Jeff Koons is one of the most influential, prominent and controversial American contemporary artists of the postwar era, best known for sculptures of popular culture icons. Born in 1955 in York, Pennsylvania, Koons received his BFA at the Maryland Institute College of Art in Baltimore and later studied at the School of Art Institute of Chicago. Koons rose to prominence in the 1980s by rejecting abstract art elitism and exploring the meaning of art in a media-saturated era.

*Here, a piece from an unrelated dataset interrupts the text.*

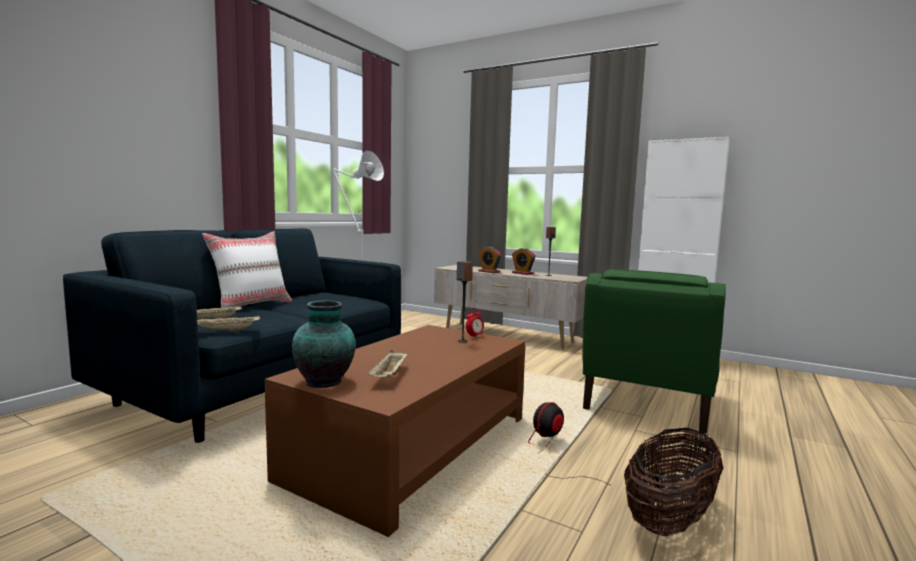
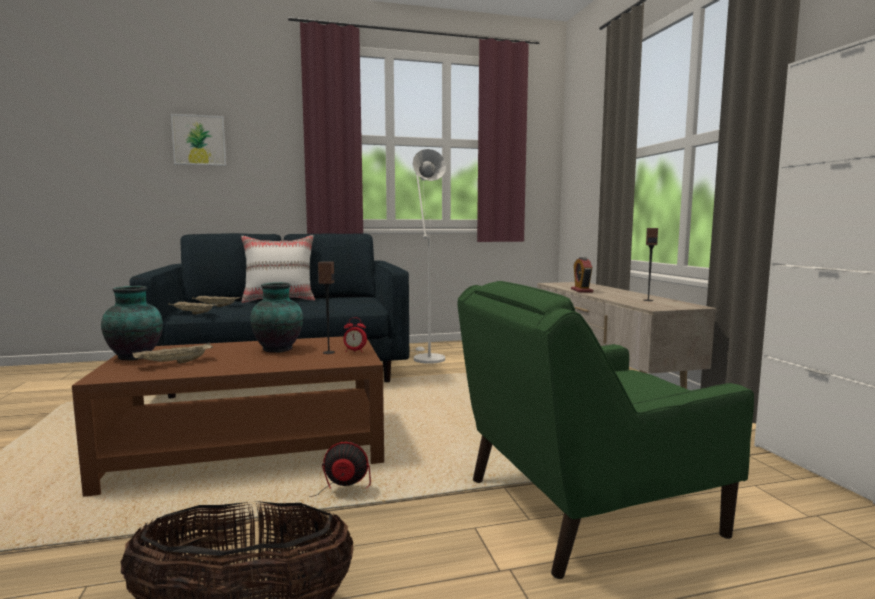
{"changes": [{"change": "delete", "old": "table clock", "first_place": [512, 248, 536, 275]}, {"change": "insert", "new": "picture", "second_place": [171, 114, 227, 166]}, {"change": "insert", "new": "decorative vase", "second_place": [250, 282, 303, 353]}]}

Koon’s oeuvre explores commercialism, Pop aesthetic, advertisements and the concept of the readymade. He addresses issues of taste, pleasure, celebrity and commerce by raising popular culture and banal items to the realm of high art. The release of his Banality series in the late 1980s catapulted him to international fame, as it tested the boundaries between art and mass culture. Koons continued to reproduce objects and toys, such as the famous Balloon Dog, Rabbit and Puppy, in stainless steel with mirrored surfaces. Jeff Koons is a controversial artist, seen as pioneering but also viewed as kitsch and crass.
Today, Koons maintains a factory in Chelsea, New York City, where 90-120 assistants, artisans and technicians make the actual work for Koons’ under instruction. Modeled like Andy Warhol’s factory, the hand of the artist isn’t important to Koons, once explaining “Art is really just communication of something and the more archetypal it is, the more communicative it is.”
Jeff Koons has exhibited at prominent museums and galleries worldwide, including the Whitney Museum in New York and the Centre Pompidou in Paris. His work has been featured in public installations at Rockefeller Center and permanently installed at the Guggenheim Bilbao.